Bitmovin - Elevated API Error Rate on Muxing creation – Incident details

Elevated API Error Rate on Muxing creation

Resolved
Major outage
Started about 2 months agoLasted 40 minutes

Affected

Encoding

Major outage from 5:50 AM to 6:30 AM

Encoding API

Major outage from 5:50 AM to 6:30 AM

Updates
  • Postmortem
    Postmortem

    Incident Post-Mortem – Encoding Cleanup Gap-Lock

    Date: 2025-10-16
    Duration: 07:49–08:30 UTC (41 minutes)
    Customer Impact: Calls to the https://api.bitmovin.com/v1/encoding/encodings/{encoding_id}/muxings/ endpoints failed, leading to workflow stoppages. The failure rate remained below monitoring thresholds, so the issue was not immediately detected.

    Summary

    At 07:49 UTC, our encoding cleanup process (responsible for deleting old encodings outside of retention) triggered a gap-lock on one of our database tables. While the long-running delete transaction was active, the API was unable to insert new records into the table.

    This directly impacted the muxings endpoints, which failed during this period and caused encoding workflows to stop. Because the error rate was below our monitoring alert thresholds, the incident went unnoticed until the team was alerted at 08:20 UTC.

    Root Cause

    The issue was caused by outdated MySQL table statistics, which led the MySQL query optimizer to select an inefficient execution plan:

    • Instead of using an index scan on the large table, the query optimizer chose a full table scan.

    • Under REPEATABLE_READ isolation, this resulted in gap-locks across wide portions of the table.

    • In practice, this behaved like a table-level lock, blocking all inserts until the cleanup query was stopped.

    Timeline

    • 07:49 UTC – Encoding cleanup process starts. Optimizer chooses full table scan → gap-locks prevent inserts.

    • 07:49–08:20 UTC – Calls to /encoding/encodings/{encoding_id}/muxings/ fail, workflows stop. Monitoring does not alert as errors are below configured threshold.

    • 08:20 UTC – Engineering team is alerted.

    • 08:20–08:30 UTC – Cleanup process identified as root cause. Process is stopped, lock released.

    • 08:30 UTC – Incident resolved, API resumes normal operation.

    Immediate Actions

    After resolving the incident, we immediately stopped the cleanup process and investigated why it suddenly caused issues despite having run successfully for years.

    Since then, we have:

    • Tightened timeouts for deletion commands in the cleanup process.

    • Changed to a more forgiving isolation level to prevent broad blocking locks.

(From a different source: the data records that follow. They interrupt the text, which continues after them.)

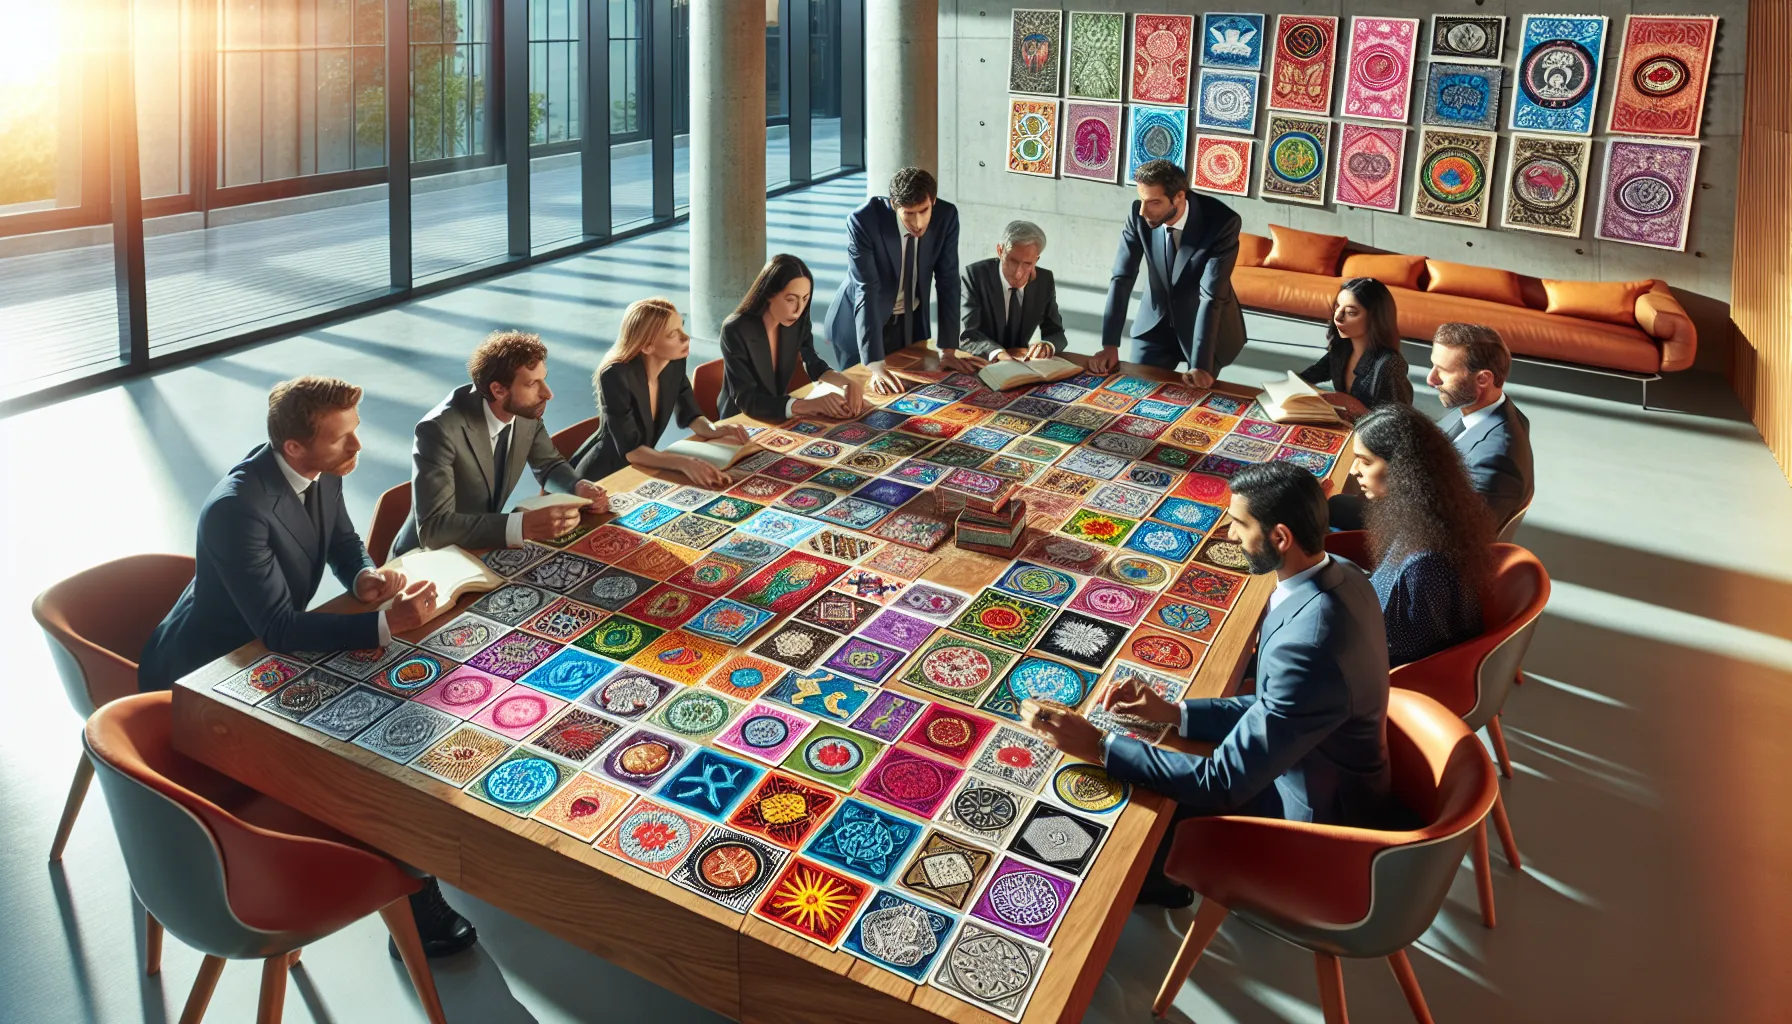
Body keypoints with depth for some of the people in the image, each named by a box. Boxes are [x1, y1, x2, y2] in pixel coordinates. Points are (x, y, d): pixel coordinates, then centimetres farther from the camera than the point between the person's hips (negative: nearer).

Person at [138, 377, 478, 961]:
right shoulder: (237, 509, -34)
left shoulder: (319, 473, -10)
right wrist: (387, 623, -41)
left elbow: (343, 541, 8)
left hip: (266, 647, 8)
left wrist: (364, 577, -15)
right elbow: (279, 628, -36)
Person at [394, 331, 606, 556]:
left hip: (485, 546, 7)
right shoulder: (440, 430, -27)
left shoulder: (525, 410, -9)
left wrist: (578, 488, -13)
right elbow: (433, 527, -32)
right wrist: (522, 526, -41)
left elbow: (549, 465, 9)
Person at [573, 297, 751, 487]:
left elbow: (690, 415, 3)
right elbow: (631, 450, -32)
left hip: (638, 469, 7)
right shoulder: (616, 376, -28)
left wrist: (714, 430, -19)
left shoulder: (674, 362, -10)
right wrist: (683, 462, -47)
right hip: (600, 477, -7)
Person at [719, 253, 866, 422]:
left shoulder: (798, 322, -8)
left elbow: (813, 365, 6)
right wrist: (809, 405, -38)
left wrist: (848, 383, -15)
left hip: (778, 417, 5)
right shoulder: (736, 331, -24)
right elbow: (746, 399, -29)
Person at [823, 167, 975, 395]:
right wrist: (875, 365, -40)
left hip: (913, 321, 4)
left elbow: (947, 281, -10)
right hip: (862, 323, -3)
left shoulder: (946, 215, -18)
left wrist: (948, 349, -13)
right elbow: (866, 291, -34)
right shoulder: (863, 220, -29)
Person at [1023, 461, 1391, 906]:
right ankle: (1165, 877, 38)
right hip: (1316, 765, 8)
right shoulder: (1338, 575, -10)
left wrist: (1097, 746, -26)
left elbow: (1223, 783, -32)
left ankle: (1155, 886, 35)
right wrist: (1173, 712, -7)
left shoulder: (1307, 650, -39)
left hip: (1318, 817, -8)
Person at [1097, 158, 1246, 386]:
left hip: (1210, 325, -3)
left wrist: (1201, 364, -36)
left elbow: (1211, 295, -32)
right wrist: (1110, 344, -22)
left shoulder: (1222, 223, -28)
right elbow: (1122, 277, -16)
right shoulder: (1139, 215, -18)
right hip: (1157, 321, 3)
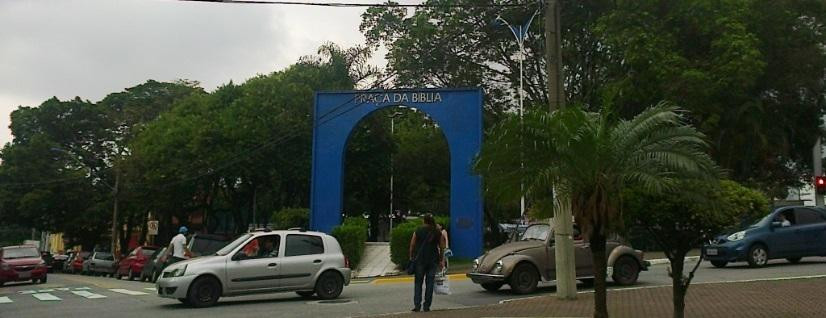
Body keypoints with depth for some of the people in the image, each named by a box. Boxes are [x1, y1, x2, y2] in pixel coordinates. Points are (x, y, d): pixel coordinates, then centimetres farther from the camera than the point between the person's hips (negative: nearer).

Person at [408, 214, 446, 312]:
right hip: (433, 260, 1)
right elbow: (442, 248, 5)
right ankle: (426, 306, 7)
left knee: (418, 282, 6)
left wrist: (411, 257, 8)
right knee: (429, 283, 6)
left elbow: (412, 246, -1)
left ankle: (417, 305, -2)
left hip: (420, 260, -1)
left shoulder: (418, 231, -2)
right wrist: (441, 261, 11)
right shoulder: (438, 232, 3)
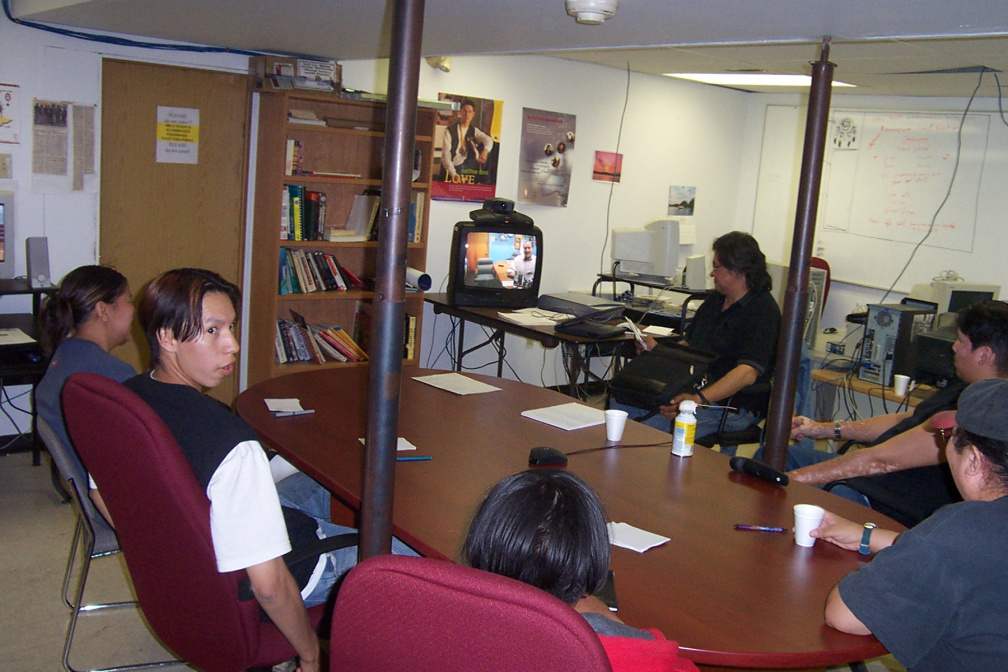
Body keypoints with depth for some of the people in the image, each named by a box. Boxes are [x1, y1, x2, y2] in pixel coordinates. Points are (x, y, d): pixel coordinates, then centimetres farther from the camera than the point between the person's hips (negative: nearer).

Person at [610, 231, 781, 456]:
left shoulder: (762, 310, -13)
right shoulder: (715, 301, 17)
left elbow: (748, 372, -26)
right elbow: (687, 345, 27)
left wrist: (700, 400, -38)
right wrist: (658, 350, 5)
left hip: (733, 406, -9)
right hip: (692, 389, 9)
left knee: (653, 428, -28)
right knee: (621, 404, -8)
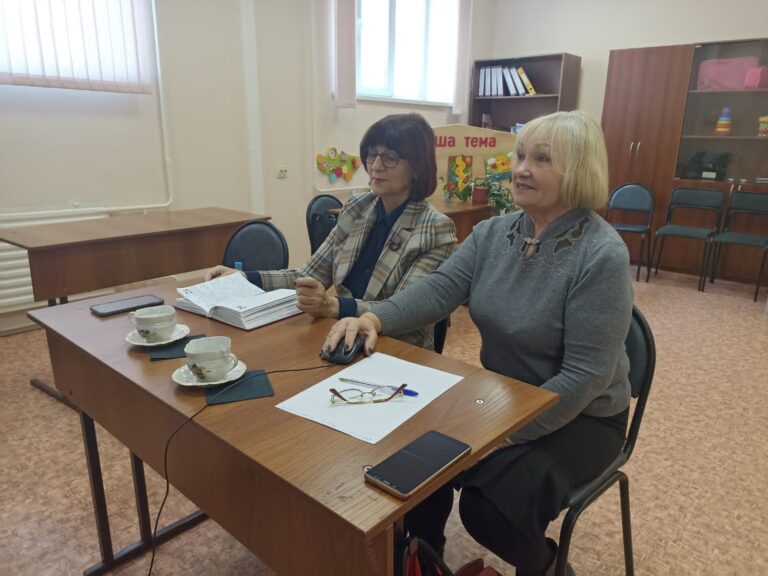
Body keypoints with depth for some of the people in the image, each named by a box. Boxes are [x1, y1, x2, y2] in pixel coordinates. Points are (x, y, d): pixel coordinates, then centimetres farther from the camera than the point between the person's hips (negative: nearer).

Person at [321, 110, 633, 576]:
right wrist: (375, 318, -31)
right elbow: (439, 289, -13)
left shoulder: (602, 256, -22)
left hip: (578, 417, -5)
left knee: (488, 504, -21)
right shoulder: (493, 233, -2)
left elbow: (584, 376, -25)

    • Adjusted the cleanup process to use smaller batch sizes and higher concurrency, which reduced database impact and increased throughput.

    • Added significantly more monitoring to the cleanup process to better track query performance and catch anomalies early.

    Next Steps

    • Update MySQL statistics so the query optimizer selects the correct execution plan.

      • Expected completion: by end of this week (2025-10-24)

    • Rework alerting strategy to detect low-rate but workflow-blocking errors earlier.

      • Expected completion: within 3 weeks (by 2025-11-06)

  • Resolved
    Resolved

    We experienced elevated API error rates on the encoding endpoints between 07:50 and 08:30 UTC. The issue, caused by the encoding service during muxing creation, was identified and promptly resolved. The engineering team is preparing a post-mortem and will share it here once available.

  • Investigating
    Investigating
    We are currently investigating this incident.